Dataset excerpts
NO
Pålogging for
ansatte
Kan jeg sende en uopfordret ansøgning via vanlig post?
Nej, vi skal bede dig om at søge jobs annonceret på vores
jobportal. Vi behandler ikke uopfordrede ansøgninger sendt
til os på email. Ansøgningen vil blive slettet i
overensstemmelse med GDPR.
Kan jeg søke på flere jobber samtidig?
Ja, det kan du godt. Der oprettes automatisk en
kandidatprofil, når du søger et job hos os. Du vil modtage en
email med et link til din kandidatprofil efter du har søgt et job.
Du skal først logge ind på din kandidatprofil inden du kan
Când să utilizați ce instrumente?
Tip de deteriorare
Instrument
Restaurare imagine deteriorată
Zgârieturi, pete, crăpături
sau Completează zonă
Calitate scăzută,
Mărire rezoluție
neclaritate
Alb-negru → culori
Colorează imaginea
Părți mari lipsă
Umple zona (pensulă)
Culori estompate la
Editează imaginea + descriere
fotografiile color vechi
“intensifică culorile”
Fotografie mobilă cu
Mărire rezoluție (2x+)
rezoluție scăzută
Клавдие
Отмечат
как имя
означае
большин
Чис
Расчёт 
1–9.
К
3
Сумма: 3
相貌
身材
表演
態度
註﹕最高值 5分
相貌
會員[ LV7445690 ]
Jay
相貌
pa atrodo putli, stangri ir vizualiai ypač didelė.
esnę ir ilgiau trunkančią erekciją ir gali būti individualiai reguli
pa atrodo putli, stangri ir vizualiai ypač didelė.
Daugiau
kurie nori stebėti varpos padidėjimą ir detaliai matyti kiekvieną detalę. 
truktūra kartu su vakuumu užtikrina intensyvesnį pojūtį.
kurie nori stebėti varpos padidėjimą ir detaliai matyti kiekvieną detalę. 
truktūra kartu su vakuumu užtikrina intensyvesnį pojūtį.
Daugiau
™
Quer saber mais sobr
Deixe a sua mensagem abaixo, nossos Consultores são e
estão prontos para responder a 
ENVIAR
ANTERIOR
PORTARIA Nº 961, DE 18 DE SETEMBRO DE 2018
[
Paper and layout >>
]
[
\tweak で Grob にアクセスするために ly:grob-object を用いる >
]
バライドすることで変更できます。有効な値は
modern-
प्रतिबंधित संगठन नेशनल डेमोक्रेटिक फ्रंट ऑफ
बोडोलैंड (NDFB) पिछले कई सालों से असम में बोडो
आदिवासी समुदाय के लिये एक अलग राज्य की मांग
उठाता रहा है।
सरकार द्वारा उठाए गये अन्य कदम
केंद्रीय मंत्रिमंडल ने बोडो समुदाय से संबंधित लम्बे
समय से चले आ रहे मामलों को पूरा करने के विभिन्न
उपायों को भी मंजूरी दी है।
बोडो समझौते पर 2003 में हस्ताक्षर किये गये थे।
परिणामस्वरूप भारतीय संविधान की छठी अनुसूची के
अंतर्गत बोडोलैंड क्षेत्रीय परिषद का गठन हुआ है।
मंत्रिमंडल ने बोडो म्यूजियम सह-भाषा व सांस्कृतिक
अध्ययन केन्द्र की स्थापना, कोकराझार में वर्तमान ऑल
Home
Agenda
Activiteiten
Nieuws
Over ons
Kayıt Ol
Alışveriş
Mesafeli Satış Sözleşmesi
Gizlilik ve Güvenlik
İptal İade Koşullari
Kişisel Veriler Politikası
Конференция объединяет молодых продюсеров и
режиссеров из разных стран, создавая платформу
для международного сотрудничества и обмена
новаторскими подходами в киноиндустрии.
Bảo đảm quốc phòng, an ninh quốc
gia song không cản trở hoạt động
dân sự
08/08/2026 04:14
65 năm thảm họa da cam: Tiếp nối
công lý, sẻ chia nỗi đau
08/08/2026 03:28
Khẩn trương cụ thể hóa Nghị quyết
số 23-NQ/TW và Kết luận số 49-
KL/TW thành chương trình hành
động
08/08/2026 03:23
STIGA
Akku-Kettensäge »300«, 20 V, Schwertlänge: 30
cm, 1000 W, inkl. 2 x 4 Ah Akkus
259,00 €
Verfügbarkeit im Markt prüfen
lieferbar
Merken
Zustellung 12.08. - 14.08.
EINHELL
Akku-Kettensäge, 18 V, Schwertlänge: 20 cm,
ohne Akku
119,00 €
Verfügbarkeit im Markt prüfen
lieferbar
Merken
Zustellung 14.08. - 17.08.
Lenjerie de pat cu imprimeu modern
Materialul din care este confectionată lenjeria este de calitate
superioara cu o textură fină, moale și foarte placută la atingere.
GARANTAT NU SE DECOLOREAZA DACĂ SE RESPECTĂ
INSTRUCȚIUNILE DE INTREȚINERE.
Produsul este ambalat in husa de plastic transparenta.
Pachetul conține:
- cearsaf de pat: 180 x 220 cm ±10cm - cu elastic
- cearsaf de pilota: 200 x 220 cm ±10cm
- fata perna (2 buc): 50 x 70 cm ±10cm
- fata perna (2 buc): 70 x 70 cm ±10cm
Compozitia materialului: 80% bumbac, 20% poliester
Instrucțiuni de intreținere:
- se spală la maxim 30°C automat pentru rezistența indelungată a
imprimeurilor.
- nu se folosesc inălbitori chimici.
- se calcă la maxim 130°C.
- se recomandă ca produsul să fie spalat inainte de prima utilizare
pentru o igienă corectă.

▶ _PROBLEM_:
Give back each entry so that it matches the original word for word.

▶ _RESPONSE FOR THIS EXERCISE_:
NO
Pålogging for
ansatte
Kan jeg sende en uopfordret ansøgning via vanlig post?
Nej, vi skal bede dig om at søge jobs annonceret på vores
jobportal. Vi behandler ikke uopfordrede ansøgninger sendt
til os på email. Ansøgningen vil blive slettet i
overensstemmelse med GDPR.
Kan jeg søke på flere jobber samtidig?
Ja, det kan du godt. Der oprettes automatisk en
kandidatprofil, når du søger et job hos os. Du vil modtage en
email med et link til din kandidatprofil efter du har søgt et job.
Du skal først logge ind på din kandidatprofil inden du kan
Când să utilizați ce instrumente?
Tip de deteriorare
Instrument
Restaurare imagine deteriorată
Zgârieturi, pete, crăpături
sau Completează zonă
Calitate scăzută,
Mărire rezoluție
neclaritate
Alb-negru → culori
Colorează imaginea
Părți mari lipsă
Umple zona (pensulă)
Culori estompate la
Editează imaginea + descriere
fotografiile color vechi
“intensifică culorile”
Fotografie mobilă cu
Mărire rezoluție (2x+)
rezoluție scăzută
Клавдие
Отмечат
как имя
означае
большин
Чис
Расчёт 
1–9.
К
3
Сумма: 3
相貌
身材
表演
態度
註﹕最高值 5分
相貌
會員[ LV7445690 ]
Jay
相貌
pa atrodo putli, stangri ir vizualiai ypač didelė.
esnę ir ilgiau trunkančią erekciją ir gali būti individualiai reguli
pa atrodo putli, stangri ir vizualiai ypač didelė.
Daugiau
kurie nori stebėti varpos padidėjimą ir detaliai matyti kiekvieną detalę. 
truktūra kartu su vakuumu užtikrina intensyvesnį pojūtį.
kurie nori stebėti varpos padidėjimą ir detaliai matyti kiekvieną detalę. 
truktūra kartu su vakuumu užtikrina intensyvesnį pojūtį.
Daugiau
™
Quer saber mais sobr
Deixe a sua mensagem abaixo, nossos Consultores são e
estão prontos para responder a 
ENVIAR
ANTERIOR
PORTARIA Nº 961, DE 18 DE SETEMBRO DE 2018
[
Paper and layout >>
]
[
\tweak で Grob にアクセスするために ly:grob-object を用いる >
]
バライドすることで変更できます。有効な値は
modern-
प्रतिबंधित संगठन नेशनल डेमोक्रेटिक फ्रंट ऑफ
बोडोलैंड (NDFB) पिछले कई सालों से असम में बोडो
आदिवासी समुदाय के लिये एक अलग राज्य की मांग
उठाता रहा है।
सरकार द्वारा उठाए गये अन्य कदम
केंद्रीय मंत्रिमंडल ने बोडो समुदाय से संबंधित लम्बे
समय से चले आ रहे मामलों को पूरा करने के विभिन्न
उपायों को भी मंजूरी दी है।
बोडो समझौते पर 2003 में हस्ताक्षर किये गये थे।
परिणामस्वरूप भारतीय संविधान की छठी अनुसूची के
अंतर्गत बोडोलैंड क्षेत्रीय परिषद का गठन हुआ है।
मंत्रिमंडल ने बोडो म्यूजियम सह-भाषा व सांस्कृतिक
अध्ययन केन्द्र की स्थापना, कोकराझार में वर्तमान ऑल
Home
Agenda
Activiteiten
Nieuws
Over ons
Kayıt Ol
Alışveriş
Mesafeli Satış Sözleşmesi
Gizlilik ve Güvenlik
İptal İade Koşullari
Kişisel Veriler Politikası
Конференция объединяет молодых продюсеров и
режиссеров из разных стран, создавая платформу
для международного сотрудничества и обмена
новаторскими подходами в киноиндустрии.
Bảo đảm quốc phòng, an ninh quốc
gia song không cản trở hoạt động
dân sự
08/08/2026 04:14
65 năm thảm họa da cam: Tiếp nối
công lý, sẻ chia nỗi đau
08/08/2026 03:28
Khẩn trương cụ thể hóa Nghị quyết
số 23-NQ/TW và Kết luận số 49-
KL/TW thành chương trình hành
động
08/08/2026 03:23
STIGA
Akku-Kettensäge »300«, 20 V, Schwertlänge: 30
cm, 1000 W, inkl. 2 x 4 Ah Akkus
259,00 €
Verfügbarkeit im Markt prüfen
lieferbar
Merken
Zustellung 12.08. - 14.08.
EINHELL
Akku-Kettensäge, 18 V, Schwertlänge: 20 cm,
ohne Akku
119,00 €
Verfügbarkeit im Markt prüfen
lieferbar
Merken
Zustellung 14.08. - 17.08.
Lenjerie de pat cu imprimeu modern
Materialul din care este confectionată lenjeria este de calitate
superioara cu o textură fină, moale și foarte placută la atingere.
GARANTAT NU SE DECOLOREAZA DACĂ SE RESPECTĂ
INSTRUCȚIUNILE DE INTREȚINERE.
Produsul este ambalat in husa de plastic transparenta.
Pachetul conține:
- cearsaf de pat: 180 x 220 cm ±10cm - cu elastic
- cearsaf de pilota: 200 x 220 cm ±10cm
- fata perna (2 buc): 50 x 70 cm ±10cm
- fata perna (2 buc): 70 x 70 cm ±10cm
Compozitia materialului: 80% bumbac, 20% poliester
Instrucțiuni de intreținere:
- se spală la maxim 30°C automat pentru rezistența indelungată a
imprimeurilor.
- nu se folosesc inălbitori chimici.
- se calcă la maxim 130°C.
- se recomandă ca produsul să fie spalat inainte de prima utilizare
pentru o igienă corectă.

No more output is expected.